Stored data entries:
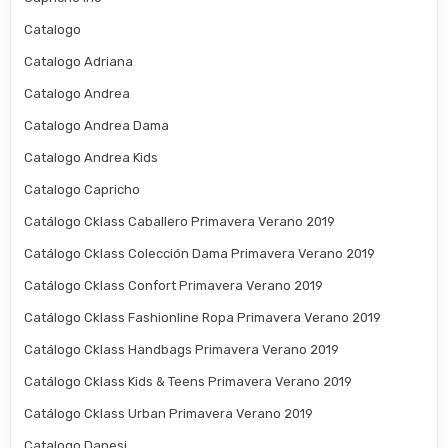
Catalogo
Catalogo Adriana
Catalogo Andrea
Catalogo Andrea Dama
Catalogo Andrea Kids
Catalogo Capricho
Catálogo Cklass Caballero Primavera Verano 2019
Catálogo Cklass Colección Dama Primavera Verano 2019
Catálogo Cklass Confort Primavera Verano 2019
Catálogo Cklass Fashionline Ropa Primavera Verano 2019
Catálogo Cklass Handbags Primavera Verano 2019
Catálogo Cklass Kids & Teens Primavera Verano 2019
Catálogo Cklass Urban Primavera Verano 2019
Catalogo Danesi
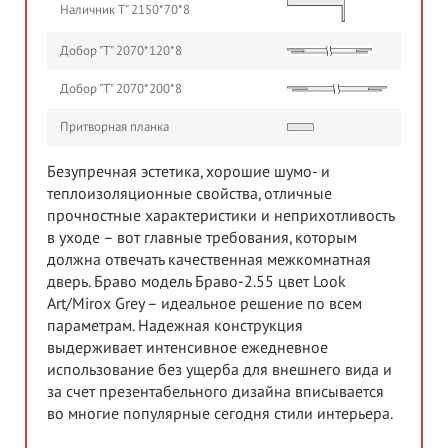
Наличник Т" 2150*70*8
Добор "Т" 2070*120*8
Добор "Т" 2070*200*8
Притворная планка
Безупречная эстетика, хорошие шумо- и
теплоизоляционные свойства, отличные
прочностные характеристики и неприхотливость
в уходе – вот главные требования, которым
должна отвечать качественная межкомнатная
дверь. Браво модель Браво-2.55 цвет Look
Art/Mirox Grey – идеальное решение по всем
параметрам. Надежная конструкция
выдерживает интенсивное ежедневное
использование без ущерба для внешнего вида и
за счет презентабельного дизайна вписывается
во многие популярные сегодня стили интерьера.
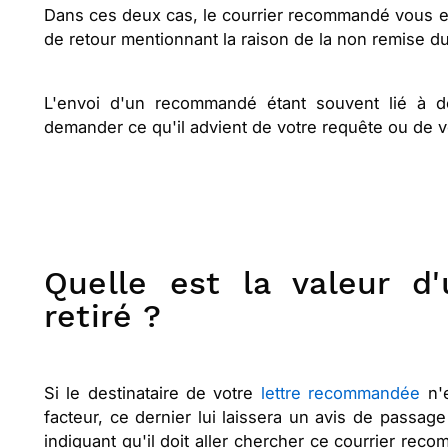
Dans ces deux cas, le courrier recommandé vous es
de retour mentionnant la raison de la non remise 
L'envoi d'un recommandé étant souvent lié à d
demander ce qu'il advient de votre requête ou de v
Quelle est la valeur 
retiré ?
Si le destinataire de votre
lettre recommandée
n'e
facteur, ce dernier lui laissera un avis de passa
indiquant qu'il doit aller chercher ce courrier re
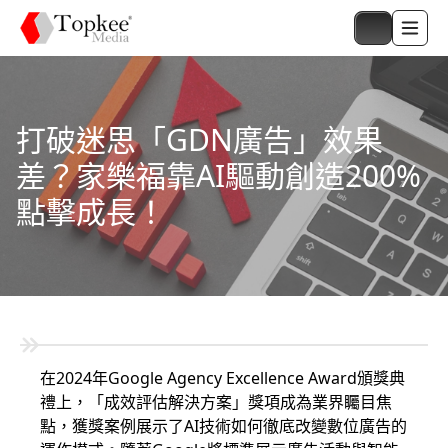
打破迷思「GDN廣告」效果
差？家樂福靠AI驅動創造200%
點擊成長！
在2024年Google Agency Excellence Award頒獎典
禮上，「成效評估解決方案」獎項成為業界矚目焦
點，獲獎案例展示了AI技術如何徹底改變數位廣告的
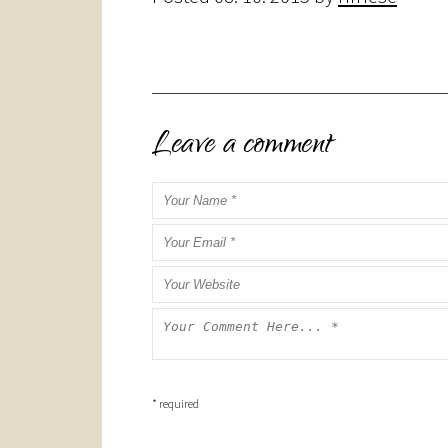
Leave a comment
* required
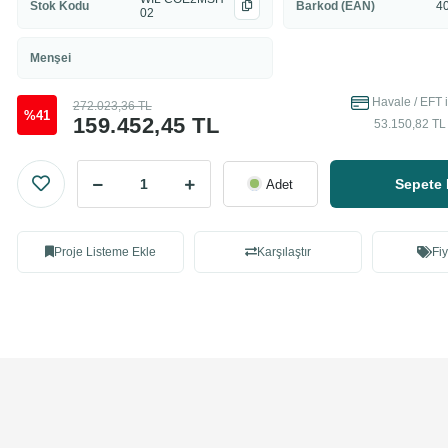
Stok Kodu
Barkod (EAN)
4
02
Menşei
Havale / EFT 
272.023,36 TL
%41
159.452,45 TL
53.150,82 TL 
Sepete 
Adet
Proje Listeme Ekle
Karşılaştır
Fiy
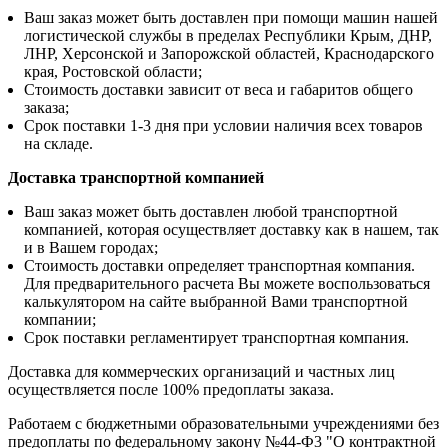
Ваш заказ может быть доставлен при помощи машин нашей
логистической службы в пределах Республики Крым, ДНР,
ЛНР, Херсонской и Запорожской областей, Краснодарского
края, Ростовской области;
Стоимость доставки зависит от веса и габаритов общего
заказа;
Срок поставки 1-3 дня при условии наличия всех товаров
на складе.
Доставка транспортной компанией
Ваш заказ может быть доставлен любой транспортной
компанией, которая осуществляет доставку как в нашем, так
и в Вашем городах;
Стоимость доставки определяет транспортная компания.
Для предварительного расчета Вы можете воспользоваться
калькулятором на сайте выбранной Вами транспортной
компании;
Срок поставки регламентирует транспортная компания.
Доставка для коммерческих организаций и частных лиц
осуществляется после 100% предоплаты заказа.
Работаем с бюджетными образовательными учреждениями без
предоплаты по федеральному закону №44-Ф3 "О контрактной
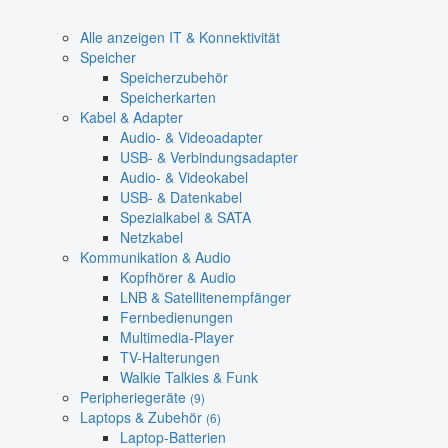
Alle anzeigen IT & Konnektivität
Speicher
Speicherzubehör
Speicherkarten
Kabel & Adapter
Audio- & Videoadapter
USB- & Verbindungsadapter
Audio- & Videokabel
USB- & Datenkabel
Spezialkabel & SATA
Netzkabel
Kommunikation & Audio
Kopfhörer & Audio
LNB & Satellitenempfänger
Fernbedienungen
Multimedia-Player
TV-Halterungen
Walkie Talkies & Funk
Peripheriegeräte
(9)
Laptops & Zubehör
(6)
Laptop-Batterien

To do: Return all lines from the entries that contain the string "Audio".

Task result:
Audio- & Videoadapter
Audio- & Videokabel
Kommunikation & Audio
Kopfhörer & Audio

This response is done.